### FRAGMENTO SELECCIONADO:
LA
DAMA PROSCRITA
iempre
he envidiado a esos compañeros del mundo de las letras cuya
formación intelectual estuvo tutelada -según confesión propia-
por el patronazgo de los creadores más elevados y eximios.
Cuando los curiosos reverentes (normalmente colaboradores
en algún suplemento cultural) les preguntan por las influencias
decisivas en su vocación literaria, esos privilegiados sueltan
la retahíla impecable de nombres que es imposible escuchar
o pronunciar sin poner los ojos en blanco: Hölderlin, Tolstoi,
Hoffmansthal, Robert Musil, Proust, Faulkner… Otros, aún
más fieros, no se reconocen más que en Aristóteles y Dante.
Famoso autor español hay que, aparte de La Celestina, Quevedo
y Cervantes, no debe gratitud a nadie. ¡Qué bien quedan
tales declaraciones en los suplementos culturales! ¡Qué
suerte la de quienes pasaron a todo trapo de la incultura
pueril a la alta cultura! En cuanto salieron de los balbuceos
primarios cayeron sobre Dostoiewski…
Por supuesto, yo procuro imitarles cuando me toca responder
en situaciones similares a los periodistas, para no desentonar
(a veces son redactoras jovencitas, muy agradables, porque
afortunadamente en cosas de cultura los periódicos siempre
utilizan al último incorporado a la plantilla o a los que
aún están en prácticas). También yo les aseguro que aprendí
a escribir alternando a Píndaro con Thomas Mann y haciendo
ocasionales excursiones a Lezama Lima. ¿No sería un desprestigio
confesar la verdad: que todo se lo debo a Jack London y
a Salgari, que amo a Julio Verne y me atasqué con Proust,
que nunca he logrado salir de H..G. Wells y Conan Doyle?
Por no hablar de Richmal Crompton. ¿Quién es Richmal Crompton?
No aparece mencionada en el copioso volumen dedicado a las
literaturas anglosajonas de la Enciclopedia de la Literatura
editada por Alianza: la busco y no la encuentro, aunque
por los aledaños alfabéticos tropiece con Davy Crockett,
el del gorro con rabo de piel de castor, que por lo visto
también escribió cosas notables. En la Británica aparecen
dos Crompton -Samuel y William-, pero ambos inventores,
el primero de una lanzadera revolucionaria en la industria
del algodón o cosa semejante. Entonces… ¿existió de veras
una tal Richmal Crompton? Pues sí, créanme. ¿Quién fue?

### MATERIAL PROPORCIONADO:
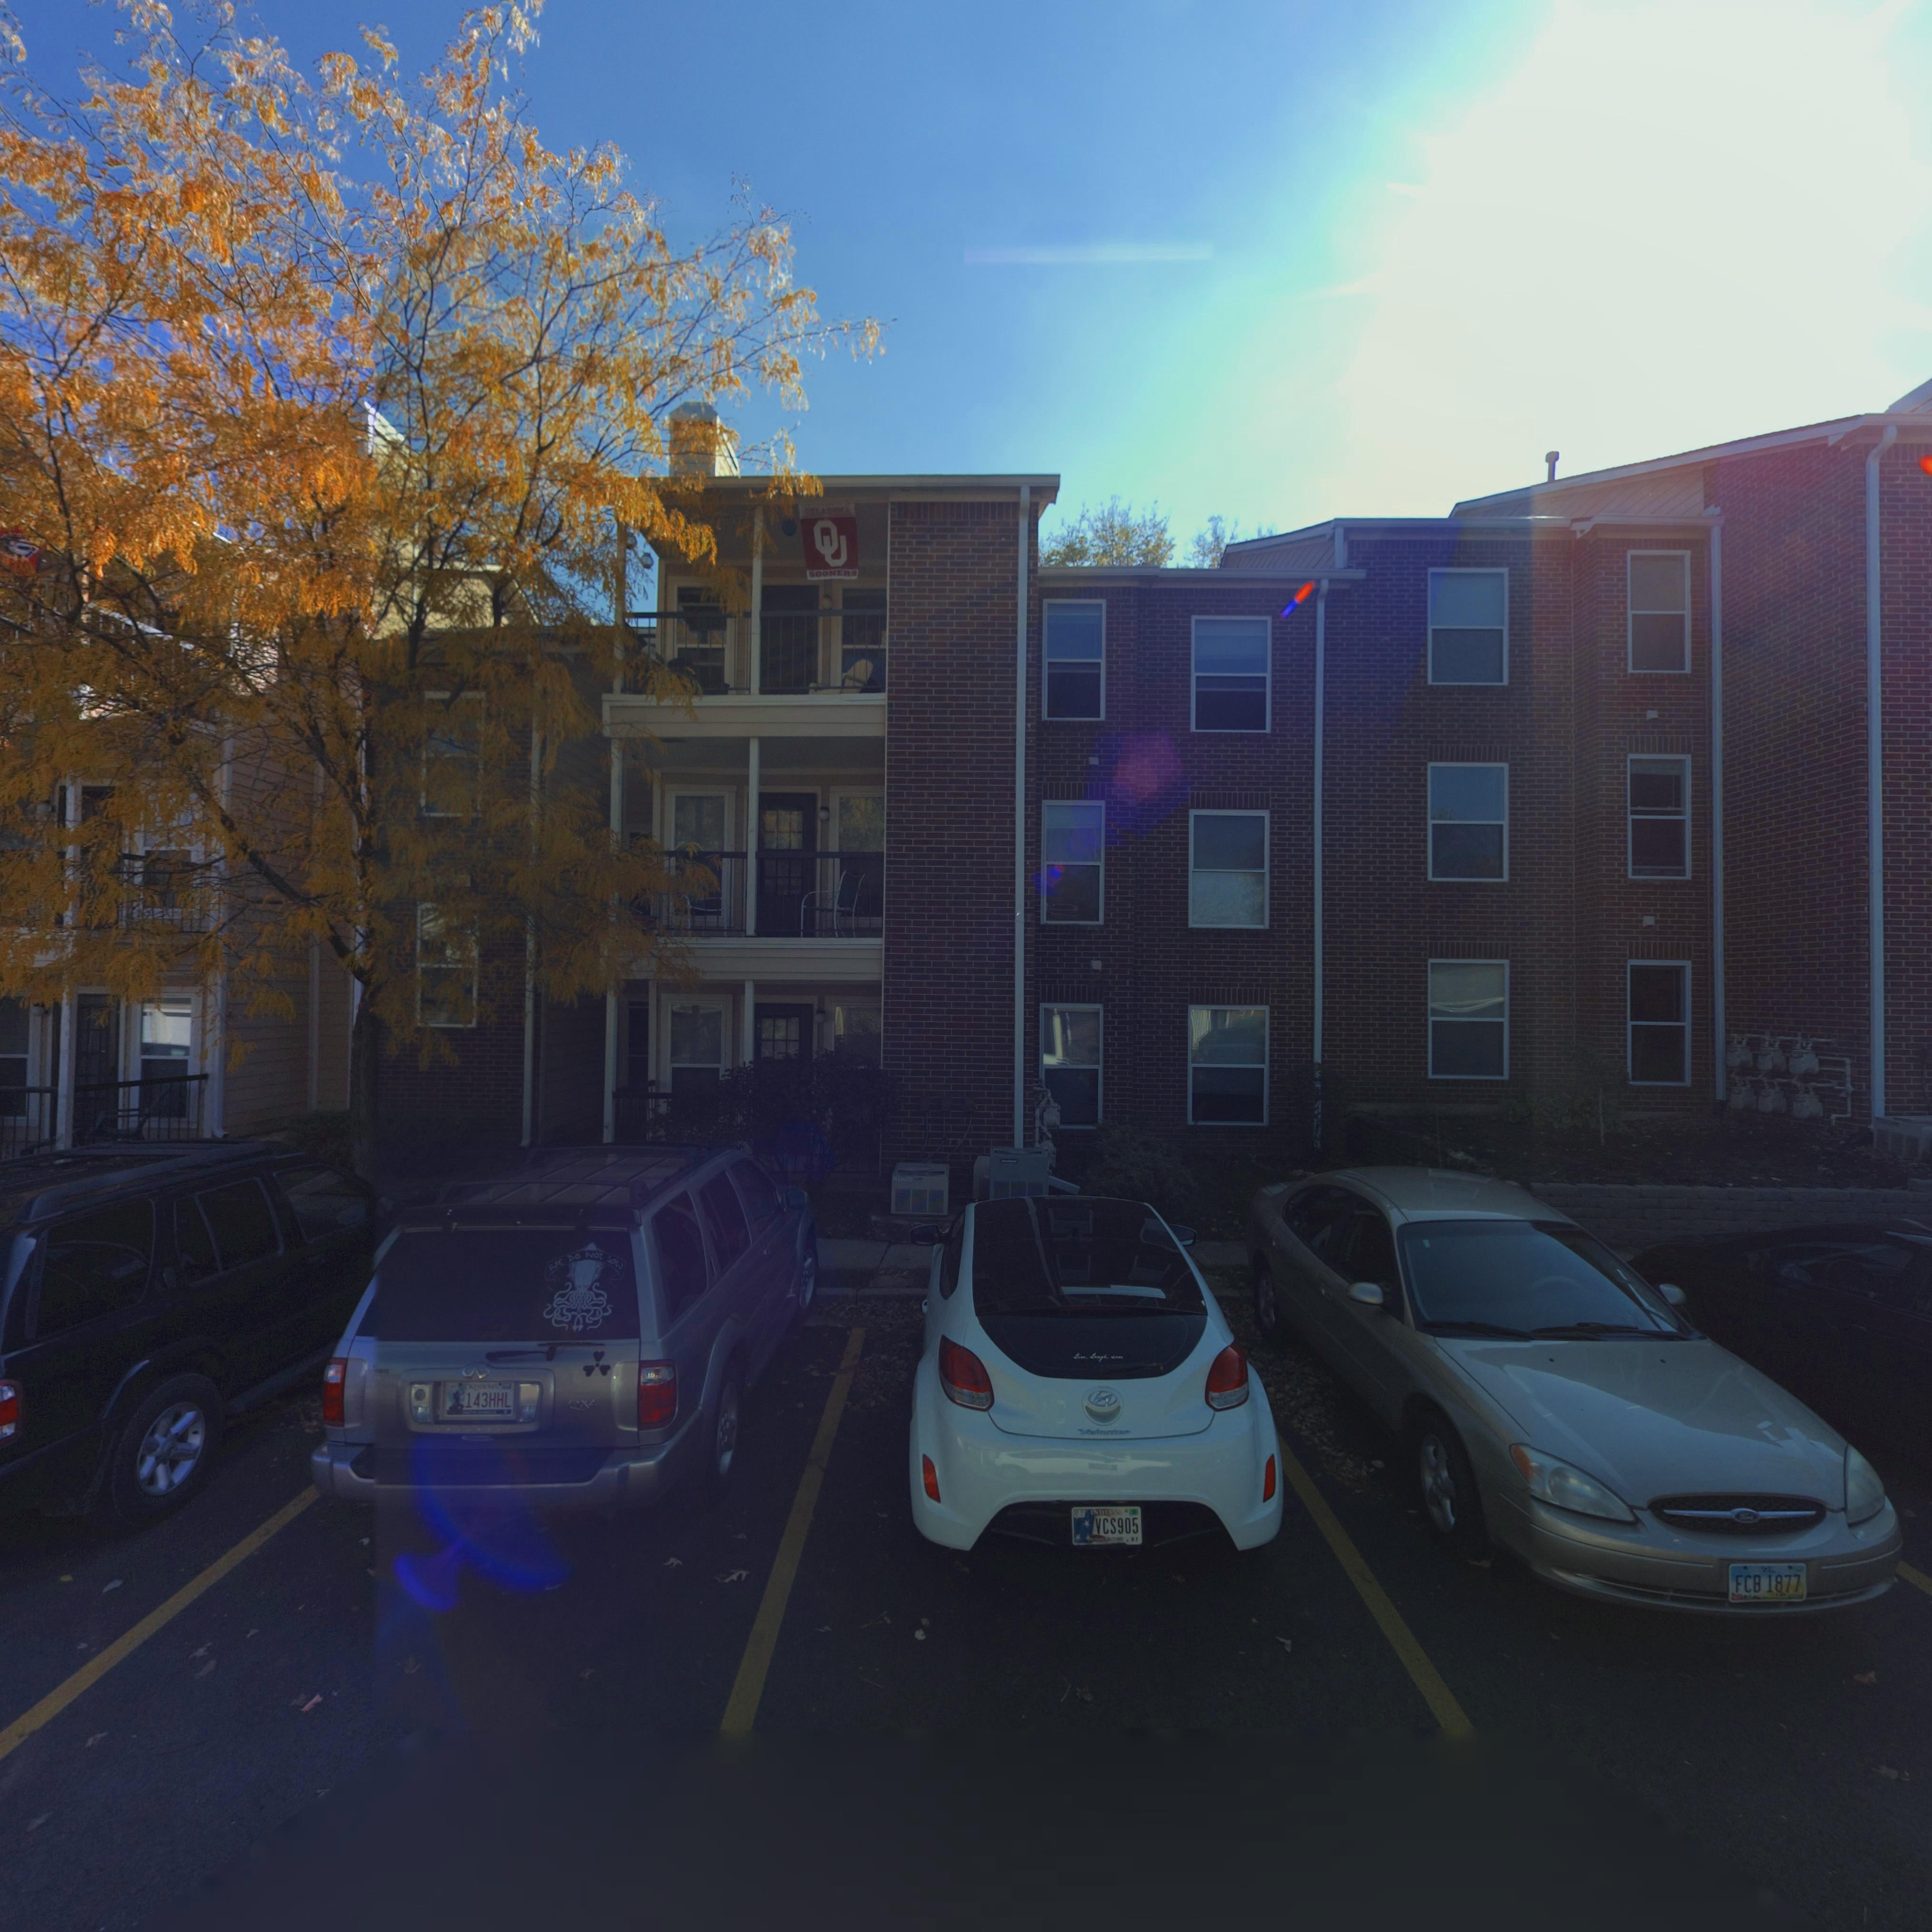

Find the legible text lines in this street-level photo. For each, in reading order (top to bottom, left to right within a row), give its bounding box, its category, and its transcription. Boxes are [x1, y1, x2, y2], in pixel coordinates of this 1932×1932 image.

### REQUISITOS DEL EJERCICIO:
A. Reproduce literalmente el tramo del fragmento seleccionado que va desde "Cuando los curiosos" hasta "Aristóteles y Dante.".
B. Según el fragmento seleccionado, ¿qué dos Crompton aparecen en la Británica?
No hace falta el material para resolver nada.

### RESPUESTAS ESPERADAS:
A.
Cuando los curiosos reverentes (normalmente colaboradores
en algún suplemento cultural) les preguntan por las influencias
decisivas en su vocación literaria, esos privilegiados sueltan
la retahíla impecable de nombres que es imposible escuchar
o pronunciar sin poner los ojos en blanco: Hölderlin, Tolstoi,
Hoffmansthal, Robert Musil, Proust, Faulkner… Otros, aún
más fieros, no se reconocen más que en Aristóteles y Dante.

B. Samuel y William, ambos inventores.